Problem description: Convert the listing below into a JSON array of strings, one string per line, skipping blank lines and leaving out the pictures.

Input data:

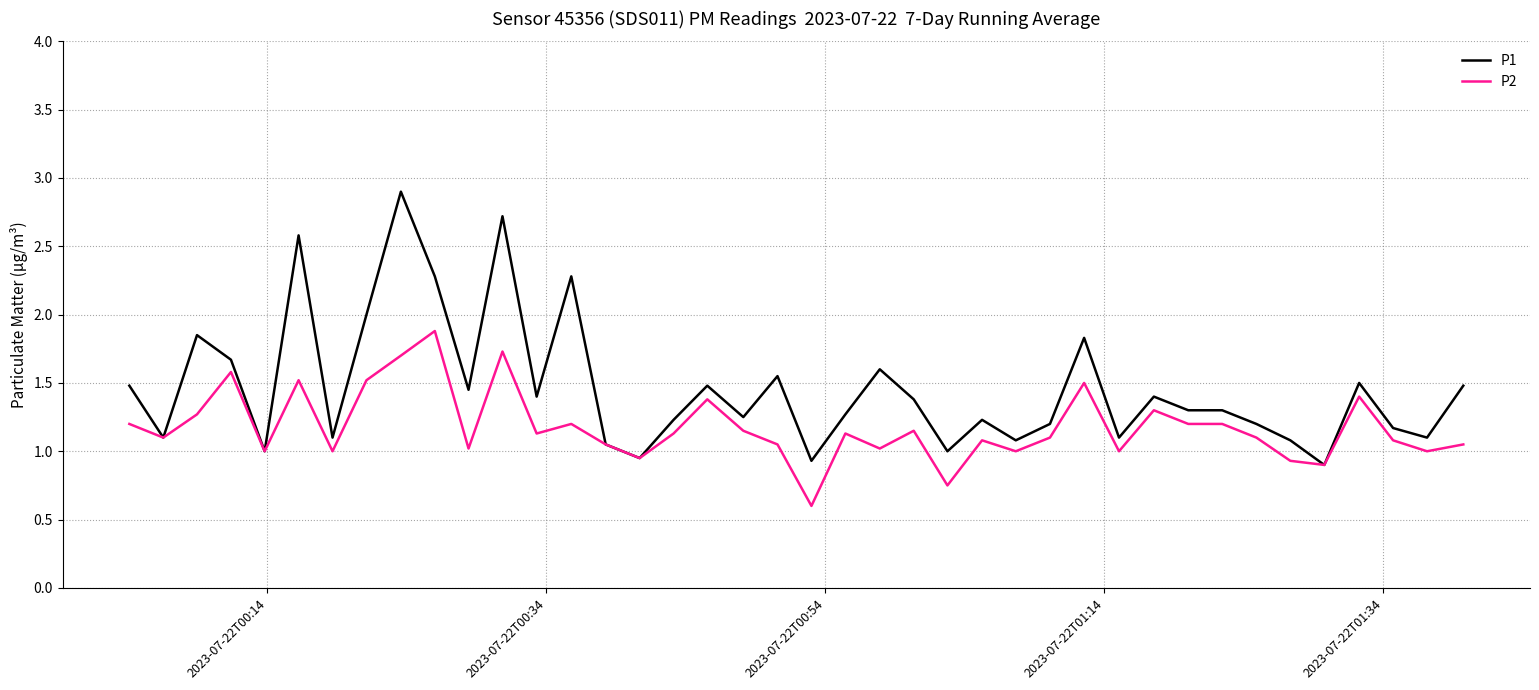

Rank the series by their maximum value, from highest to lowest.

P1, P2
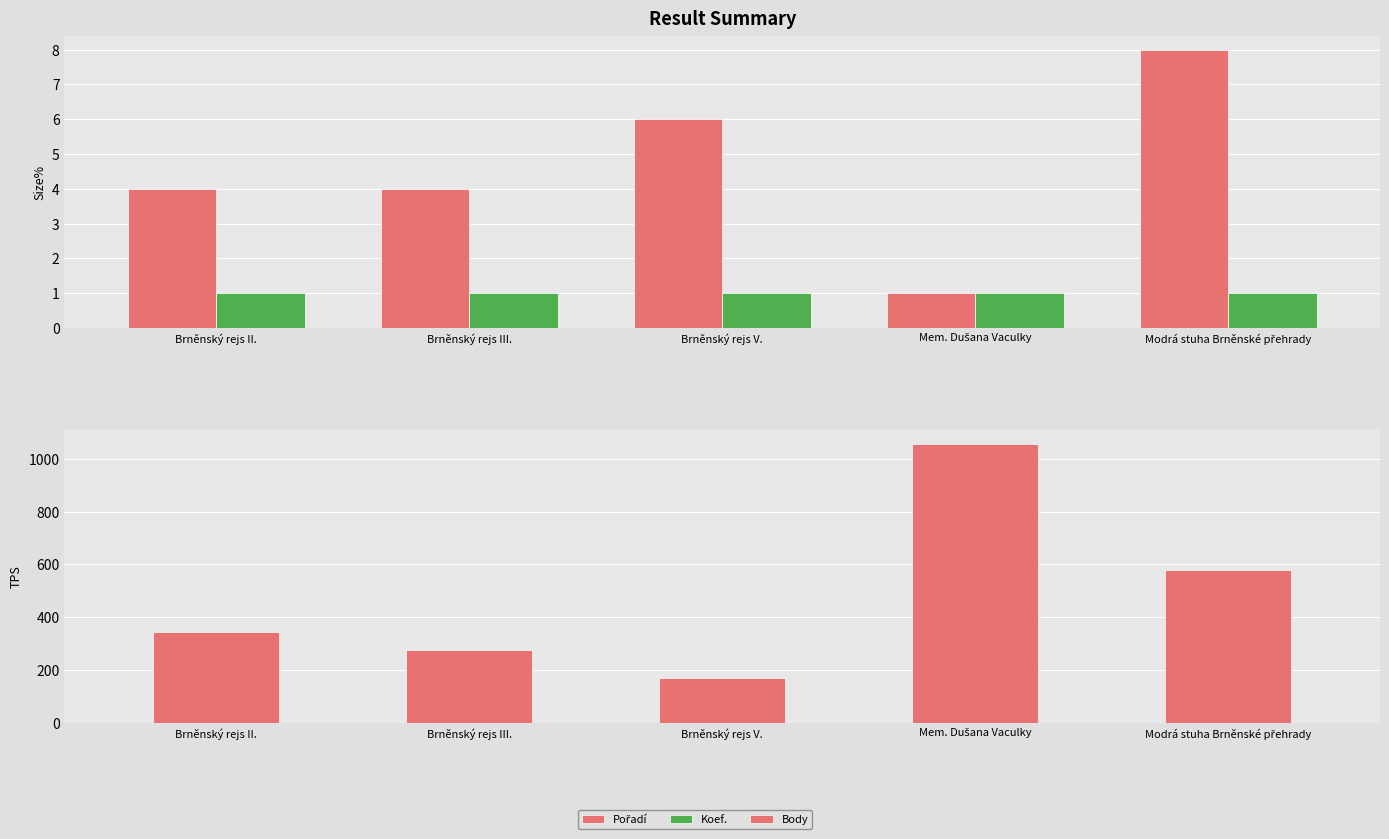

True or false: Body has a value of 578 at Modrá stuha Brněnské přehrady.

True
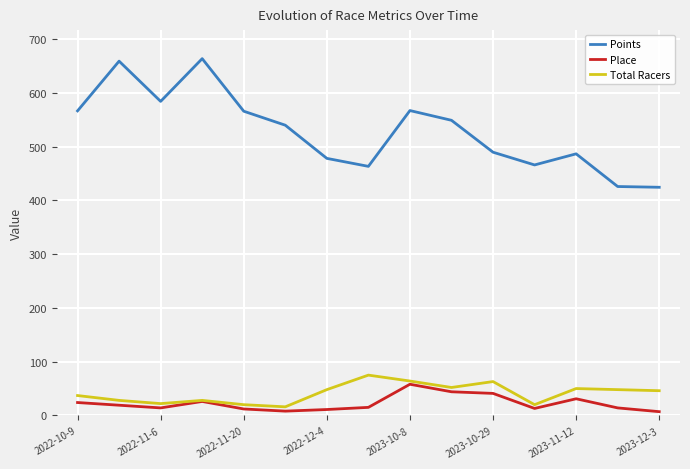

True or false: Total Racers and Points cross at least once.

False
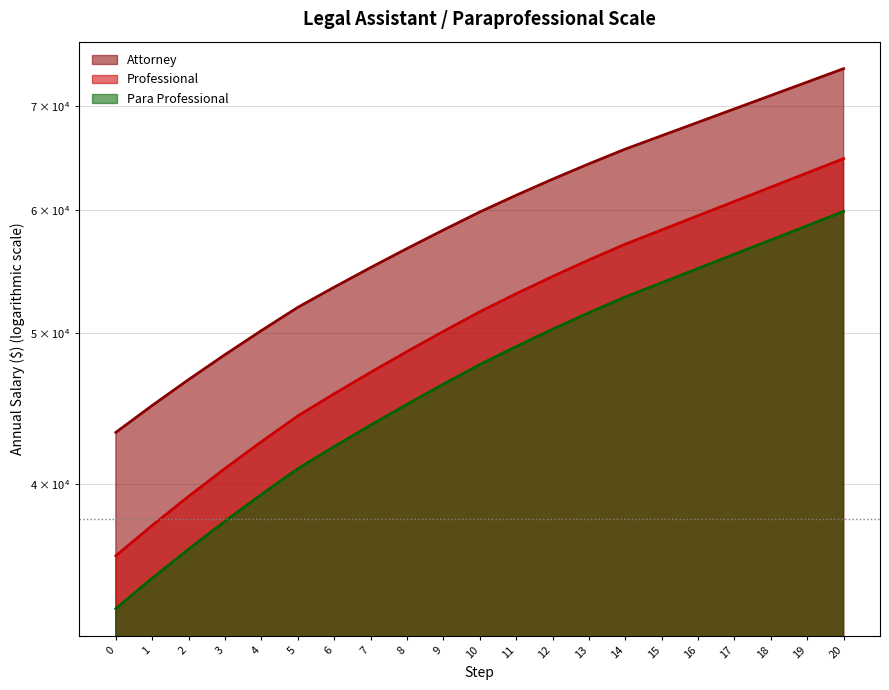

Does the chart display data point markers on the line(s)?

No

Your response:
[
  "Rank the series by their maximum value, from highest to lowest.",
  "P1, P2",
  "True or false: Body has a value of 578 at Modrá stuha Brněnské přehrady.",
  "True",
  "True or false: Total Racers and Points cross at least once.",
  "False",
  "Does the chart display data point markers on the line(s)?",
  "No"
]